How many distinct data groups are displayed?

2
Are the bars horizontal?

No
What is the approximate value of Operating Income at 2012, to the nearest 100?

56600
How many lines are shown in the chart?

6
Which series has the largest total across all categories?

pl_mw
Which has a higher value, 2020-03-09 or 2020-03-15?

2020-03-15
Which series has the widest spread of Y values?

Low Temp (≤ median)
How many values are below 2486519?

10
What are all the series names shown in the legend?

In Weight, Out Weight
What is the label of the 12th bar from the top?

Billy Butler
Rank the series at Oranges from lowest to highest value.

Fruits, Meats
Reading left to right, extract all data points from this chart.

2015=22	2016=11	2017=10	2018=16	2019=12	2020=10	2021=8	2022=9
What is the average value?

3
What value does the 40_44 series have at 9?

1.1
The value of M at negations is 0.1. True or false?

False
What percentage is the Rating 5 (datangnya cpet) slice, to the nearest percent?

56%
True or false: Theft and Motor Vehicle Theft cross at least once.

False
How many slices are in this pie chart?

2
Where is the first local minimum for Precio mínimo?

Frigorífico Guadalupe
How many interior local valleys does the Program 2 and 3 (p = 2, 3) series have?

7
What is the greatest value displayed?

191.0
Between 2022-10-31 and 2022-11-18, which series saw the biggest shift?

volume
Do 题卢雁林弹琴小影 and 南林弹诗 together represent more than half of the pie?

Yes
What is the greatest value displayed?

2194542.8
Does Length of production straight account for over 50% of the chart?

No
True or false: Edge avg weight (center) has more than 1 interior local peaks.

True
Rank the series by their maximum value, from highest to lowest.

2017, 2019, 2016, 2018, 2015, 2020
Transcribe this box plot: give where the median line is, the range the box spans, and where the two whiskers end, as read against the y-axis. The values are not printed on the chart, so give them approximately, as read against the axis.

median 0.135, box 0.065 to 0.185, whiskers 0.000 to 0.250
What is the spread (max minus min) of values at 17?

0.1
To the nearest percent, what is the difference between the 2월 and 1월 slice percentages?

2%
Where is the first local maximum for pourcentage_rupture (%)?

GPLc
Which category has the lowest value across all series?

Exercise instructions -
Write out all of the lines above word for word, in the same order, keeping the blank lines.

Expected answer -
How many distinct data groups are displayed?

2
Are the bars horizontal?

No
What is the approximate value of Operating Income at 2012, to the nearest 100?

56600
How many lines are shown in the chart?

6
Which series has the largest total across all categories?

pl_mw
Which has a higher value, 2020-03-09 or 2020-03-15?

2020-03-15
Which series has the widest spread of Y values?

Low Temp (≤ median)
How many values are below 2486519?

10
What are all the series names shown in the legend?

In Weight, Out Weight
What is the label of the 12th bar from the top?

Billy Butler
Rank the series at Oranges from lowest to highest value.

Fruits, Meats
Reading left to right, extract all data points from this chart.

2015=22	2016=11	2017=10	2018=16	2019=12	2020=10	2021=8	2022=9
What is the average value?

3
What value does the 40_44 series have at 9?

1.1
The value of M at negations is 0.1. True or false?

False
What percentage is the Rating 5 (datangnya cpet) slice, to the nearest percent?

56%
True or false: Theft and Motor Vehicle Theft cross at least once.

False
How many slices are in this pie chart?

2
Where is the first local minimum for Precio mínimo?

Frigorífico Guadalupe
How many interior local valleys does the Program 2 and 3 (p = 2, 3) series have?

7
What is the greatest value displayed?

191.0
Between 2022-10-31 and 2022-11-18, which series saw the biggest shift?

volume
Do 题卢雁林弹琴小影 and 南林弹诗 together represent more than half of the pie?

Yes
What is the greatest value displayed?

2194542.8
Does Length of production straight account for over 50% of the chart?

No
True or false: Edge avg weight (center) has more than 1 interior local peaks.

True
Rank the series by their maximum value, from highest to lowest.

2017, 2019, 2016, 2018, 2015, 2020
Transcribe this box plot: give where the median line is, the range the box spans, and where the two whiskers end, as read against the y-axis. The values are not printed on the chart, so give them approximately, as read against the axis.

median 0.135, box 0.065 to 0.185, whiskers 0.000 to 0.250
What is the spread (max minus min) of values at 17?

0.1
To the nearest percent, what is the difference between the 2월 and 1월 slice percentages?

2%
Where is the first local maximum for pourcentage_rupture (%)?

GPLc
Which category has the lowest value across all series?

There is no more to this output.